──────── ページ抜粋 ────────
胃マルトリンパ腫(胃MALTリンパ腫とも言います。最近は英語ではMarginal Zone Lymphomaと呼ぶこともあります)は、胃の粘膜関連リンパ組織(MALT:Mucosa-Associated Lymphoid Tissue)に発生するB細胞性の非ホジキンリンパ腫です。
このリンパ腫は、消化器に発生する腫瘍の中では稀なものですが、ヘリコバクター・ピロリ(H. pylori)感染との関係が深く、胃の慢性的な炎症状態が発症の背景にあるとされています。胃マルトリンパ腫は低悪性度で進行が遅く、根治率が高いことが特徴です。ピロリ菌の除菌などの適切な治療を行わずに放置した場合、より侵襲的な形態に進展する可能性があります。そのため、早期発見と治療が重要です。

胃マルトリンパ腫の原因

胃マルトリンパ腫の原因には以下の要素が挙げられます。

ヘリコバクター・ピロリ感染
最も重要なリスク要因はヘリコバクター・ピロリ感染です。この細菌は胃粘膜に慢性炎症を引き起こし、リンパ組織の持続的な活性化をもたらします。この過程で異常な免疫反応が誘導され、リンパ腫の発生につながります。他にも胃がんの原因にもなることが知られています。

慢性的な炎症
ヘリコバクター・ピロリ感染以外にも、胃の慢性炎症がマルトリンパ腫の背景因子となる場合があります。特に免疫抑制状態や自己免疫疾患(例:シェーグレン症候群など)は、発症リスクを高める要因となるとされています。

遺伝的および環境的要因
特定の遺伝子異常(t(11;18)転座など)がリンパ腫の形成に関連する場合があります。また、喫煙や食事習慣などの生活環境要因がリスクに寄与する可能性も指摘されています。

胃マルトリンパ腫の前兆や初期症状について

胃マルトリンパ腫の初期症状は一般的な胃炎や胃潰瘍と区別がつきにくい場合が多いですが、以下のような症状が見られることがあります。

胃部の鈍痛や不快感
慢性的な胃の違和感や、食後に込み上げてくる感じがしたり、食後に悪化する痛みを伴うことがあります。

吐き気や嘔吐
特に進行した段階でみられることが多いですが、軽度の吐き気を訴えるケースもあります。

体重減少や食欲不振
胃の不調に伴い、食事量が減ることで現れます。

黒色便(メレナ)
腫瘍による微小な出血が原因で、便が黒くなることがあります。

ただし、症状が軽微なために見過ごされることも少なくありません。こうした症状を含む胃の不調が長期間続く場合には、早期に消化器内科、血液内科、腫瘍内科の受診が推奨されます。

胃マルトリンパ腫の検査・診断

胃マルトリンパ腫の診断には、複数の検査を組み合わせて行います。以下の検査により病気の状態を調べ、ステージを診断します。
────────
課題の指示:
**1)** 胃マルトリンパ腫の文章で「このリンパ腫は、消化器に発生する腫瘍の中では」で始まる段落を、主な事実を残して箇条書きに縮めよ。
**2)** 胃マルトリンパ腫の文章が前兆や初期症状として見出しに挙げている症状を、すべて書き出せ。
**3)** 胃マルトリンパ腫の文章について、最後の一文の後に続く部分を書き継げ。
──────── 抽出データ ────────
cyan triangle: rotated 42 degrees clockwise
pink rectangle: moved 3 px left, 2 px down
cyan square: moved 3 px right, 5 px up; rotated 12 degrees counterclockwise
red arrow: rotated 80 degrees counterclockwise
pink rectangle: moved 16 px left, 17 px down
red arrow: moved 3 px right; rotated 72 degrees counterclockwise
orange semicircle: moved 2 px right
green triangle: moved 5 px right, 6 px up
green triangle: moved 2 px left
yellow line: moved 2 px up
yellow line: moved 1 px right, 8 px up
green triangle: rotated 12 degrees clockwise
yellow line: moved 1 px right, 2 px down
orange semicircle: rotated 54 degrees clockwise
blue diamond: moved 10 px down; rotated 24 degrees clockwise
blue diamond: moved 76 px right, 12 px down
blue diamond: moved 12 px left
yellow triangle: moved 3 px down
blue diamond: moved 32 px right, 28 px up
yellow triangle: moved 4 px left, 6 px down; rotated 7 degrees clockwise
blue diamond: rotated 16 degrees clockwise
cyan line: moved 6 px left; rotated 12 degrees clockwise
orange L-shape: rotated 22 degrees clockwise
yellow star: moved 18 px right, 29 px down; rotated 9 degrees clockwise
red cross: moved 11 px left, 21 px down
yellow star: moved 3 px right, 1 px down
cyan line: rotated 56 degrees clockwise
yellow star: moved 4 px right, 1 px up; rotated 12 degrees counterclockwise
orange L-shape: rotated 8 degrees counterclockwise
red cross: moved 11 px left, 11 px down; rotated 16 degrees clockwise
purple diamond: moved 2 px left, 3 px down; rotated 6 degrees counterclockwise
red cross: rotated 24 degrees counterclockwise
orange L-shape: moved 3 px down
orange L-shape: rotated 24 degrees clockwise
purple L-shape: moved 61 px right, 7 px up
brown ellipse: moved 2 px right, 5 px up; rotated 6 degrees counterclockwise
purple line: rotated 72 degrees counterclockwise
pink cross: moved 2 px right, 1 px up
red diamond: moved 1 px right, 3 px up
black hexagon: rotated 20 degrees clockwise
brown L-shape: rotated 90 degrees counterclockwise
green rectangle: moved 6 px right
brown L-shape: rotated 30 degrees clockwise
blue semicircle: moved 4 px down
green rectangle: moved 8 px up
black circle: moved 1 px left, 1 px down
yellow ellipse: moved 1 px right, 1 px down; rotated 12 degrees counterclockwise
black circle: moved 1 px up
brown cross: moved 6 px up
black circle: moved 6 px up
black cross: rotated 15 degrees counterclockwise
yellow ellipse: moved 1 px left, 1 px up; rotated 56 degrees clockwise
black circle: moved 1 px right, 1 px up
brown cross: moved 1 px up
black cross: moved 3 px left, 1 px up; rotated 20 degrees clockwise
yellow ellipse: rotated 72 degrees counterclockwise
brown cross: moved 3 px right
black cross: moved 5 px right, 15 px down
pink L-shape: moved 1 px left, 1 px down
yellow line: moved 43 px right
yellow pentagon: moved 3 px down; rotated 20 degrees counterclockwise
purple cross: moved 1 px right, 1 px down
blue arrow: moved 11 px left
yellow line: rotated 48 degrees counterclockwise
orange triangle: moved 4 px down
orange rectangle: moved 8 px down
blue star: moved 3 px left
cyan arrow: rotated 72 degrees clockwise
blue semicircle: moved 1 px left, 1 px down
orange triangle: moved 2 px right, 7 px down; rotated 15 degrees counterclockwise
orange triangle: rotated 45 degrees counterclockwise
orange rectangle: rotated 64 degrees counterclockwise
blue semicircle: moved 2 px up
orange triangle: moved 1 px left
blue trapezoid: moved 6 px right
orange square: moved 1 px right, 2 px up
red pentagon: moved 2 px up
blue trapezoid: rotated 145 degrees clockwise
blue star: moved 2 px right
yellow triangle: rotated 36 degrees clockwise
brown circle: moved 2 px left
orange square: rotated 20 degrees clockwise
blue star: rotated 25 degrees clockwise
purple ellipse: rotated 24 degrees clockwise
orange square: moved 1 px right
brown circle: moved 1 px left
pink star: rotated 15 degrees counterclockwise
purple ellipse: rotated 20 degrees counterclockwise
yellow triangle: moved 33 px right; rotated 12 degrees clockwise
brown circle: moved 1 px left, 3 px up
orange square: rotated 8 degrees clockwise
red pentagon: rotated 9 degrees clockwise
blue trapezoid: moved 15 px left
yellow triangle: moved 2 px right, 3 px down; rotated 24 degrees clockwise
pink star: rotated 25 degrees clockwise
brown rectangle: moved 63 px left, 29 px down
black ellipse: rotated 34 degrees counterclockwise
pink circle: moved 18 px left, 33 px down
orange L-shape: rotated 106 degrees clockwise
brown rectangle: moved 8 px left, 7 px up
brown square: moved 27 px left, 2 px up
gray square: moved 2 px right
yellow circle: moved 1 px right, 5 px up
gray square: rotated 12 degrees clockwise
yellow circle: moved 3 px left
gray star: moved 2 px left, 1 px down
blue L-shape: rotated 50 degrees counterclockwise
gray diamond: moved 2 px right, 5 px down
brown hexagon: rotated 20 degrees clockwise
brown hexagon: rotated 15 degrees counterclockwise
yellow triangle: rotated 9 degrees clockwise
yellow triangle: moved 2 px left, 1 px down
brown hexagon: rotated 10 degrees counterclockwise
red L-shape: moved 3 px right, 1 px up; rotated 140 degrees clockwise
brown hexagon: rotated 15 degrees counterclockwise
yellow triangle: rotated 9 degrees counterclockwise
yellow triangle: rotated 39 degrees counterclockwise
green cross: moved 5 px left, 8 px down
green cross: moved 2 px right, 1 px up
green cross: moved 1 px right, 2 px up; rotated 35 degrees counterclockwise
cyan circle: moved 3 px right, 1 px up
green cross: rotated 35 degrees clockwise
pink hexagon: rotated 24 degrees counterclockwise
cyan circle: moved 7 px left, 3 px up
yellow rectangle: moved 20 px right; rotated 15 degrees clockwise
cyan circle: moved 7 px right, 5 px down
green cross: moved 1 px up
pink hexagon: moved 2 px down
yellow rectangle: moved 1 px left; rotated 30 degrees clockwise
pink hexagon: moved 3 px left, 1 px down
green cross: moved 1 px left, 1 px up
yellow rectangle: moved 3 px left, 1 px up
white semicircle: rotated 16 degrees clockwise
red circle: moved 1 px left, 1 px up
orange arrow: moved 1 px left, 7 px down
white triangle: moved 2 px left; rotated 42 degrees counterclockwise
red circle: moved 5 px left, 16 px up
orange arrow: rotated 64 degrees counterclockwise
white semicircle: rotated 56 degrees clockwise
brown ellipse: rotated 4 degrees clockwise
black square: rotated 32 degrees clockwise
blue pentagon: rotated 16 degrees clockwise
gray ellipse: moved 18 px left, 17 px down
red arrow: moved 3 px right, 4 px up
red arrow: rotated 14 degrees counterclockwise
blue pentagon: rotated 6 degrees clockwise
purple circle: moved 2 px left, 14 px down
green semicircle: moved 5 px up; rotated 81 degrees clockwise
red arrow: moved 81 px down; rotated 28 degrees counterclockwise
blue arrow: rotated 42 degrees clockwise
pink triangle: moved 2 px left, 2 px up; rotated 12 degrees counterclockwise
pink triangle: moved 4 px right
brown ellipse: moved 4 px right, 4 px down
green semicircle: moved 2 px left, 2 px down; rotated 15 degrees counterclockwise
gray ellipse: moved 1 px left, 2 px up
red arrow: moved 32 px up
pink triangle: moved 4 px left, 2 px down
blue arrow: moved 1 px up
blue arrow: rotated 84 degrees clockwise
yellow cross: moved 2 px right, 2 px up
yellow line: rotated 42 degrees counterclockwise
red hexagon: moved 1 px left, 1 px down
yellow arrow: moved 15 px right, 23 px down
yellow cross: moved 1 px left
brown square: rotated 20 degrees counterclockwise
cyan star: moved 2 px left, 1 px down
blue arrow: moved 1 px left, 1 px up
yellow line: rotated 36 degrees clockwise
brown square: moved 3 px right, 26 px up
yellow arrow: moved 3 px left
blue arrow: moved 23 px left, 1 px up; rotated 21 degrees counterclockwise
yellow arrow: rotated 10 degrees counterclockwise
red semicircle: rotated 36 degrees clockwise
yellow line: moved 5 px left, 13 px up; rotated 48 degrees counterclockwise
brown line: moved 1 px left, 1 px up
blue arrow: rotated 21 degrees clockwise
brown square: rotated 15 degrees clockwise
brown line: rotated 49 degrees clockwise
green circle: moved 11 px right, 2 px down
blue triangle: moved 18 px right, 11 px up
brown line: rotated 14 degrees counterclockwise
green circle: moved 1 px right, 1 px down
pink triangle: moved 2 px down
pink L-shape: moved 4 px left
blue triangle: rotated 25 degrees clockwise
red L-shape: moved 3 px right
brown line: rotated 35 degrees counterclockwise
────────
記述解答:
**1)**
- 消化器に発生する腫瘍の中では稀である
- ヘリコバクター・ピロリ感染との関係が深く、胃の慢性的な炎症状態が発症の背景にあるとされる
- 低悪性度で進行が遅く、根治率が高い
- ピロリ菌の除菌などの適切な治療をせずに放置すると、より侵襲的な形態に進展する可能性がある
- そのため早期発見と治療が重要である

**2)**
- 胃部の鈍痛や不快感
- 吐き気や嘔吐
- 体重減少や食欲不振
- 黒色便(メレナ)

**3)**
1. 内視鏡検査

内視鏡(胃カメラ)を使用して胃内部を直接観察し、病変部を詳細に確認します。胃マルトリンパ腫は胃の特定の部位に限局していることが多いため、病変の特徴や範囲を把握するために不可欠です。また、疑わしい部位から組織を採取し、生検による診断を行います。検査の結果が出るまでに1〜2週間程度を要することが多いです。内視鏡画像では、潰瘍びらん、あるいは隆起性病変として観察されることが多いです。

2. 病理組織検査

内視鏡検査で採取した組織を顕微鏡下で観察します。マルトリンパ腫では、リンパ濾胞の形成や異常なB細胞増殖が認められます。さらに、遺伝子異常の有無(t(11;18)転座など)を確認するための分子生物学的検査を追加することがあります。

3. ヘリコバクター・ピロリ検査

ヘリコバクター・ピロリ感染の有無を確認するために、尿素呼気試験、血清抗体検査、便中抗原検査、または内視鏡下の迅速ウレアーゼ試験といった複数の方法があります。かかりつけの医療機関でご相談いただくとよいでしょう。これらにより感染の有無を評価します。また、除菌終了後にもこうした検査を行い、治療効果の判定を行います。

4. 画像診断(CTまたはPET-CT)

胃マルトリンパ腫は早期に見つかることが多く、胃自体の病変は厚みがないことが多いため、評価は通常は内視鏡検査の方が見えやすいとされています。CTやPET-CTといった画像検査はリンパ腫がほかの臓器に広がっているかどうかを調べるために行います。これにより腫瘍の局在や大きさを確認します。

5. 血液検査

腫瘍マーカー(LDHなど)や炎症反応の測定を行い、肝臓や腎臓などの臓器の状態などを確認し、治療方針の検討の際に用います。

胃マルトリンパ腫の治療

治療方針は患者さんの病期や状態に応じて異なりますが、通常はヘリコバクター・ピロリの除菌から行います。

1. ヘリコバクター・ピロリの除菌治療

ヘリコバクター・ピロリ感染が確認された場合、第一選択として抗生物質(アモキシシリンとクラリスロマイシンなど)とプロトンポンプ阻害薬(PPI)を組み合わせた治療を行います。多くの早期の胃マルトリンパ腫では、この治療のみで腫瘍が消失します。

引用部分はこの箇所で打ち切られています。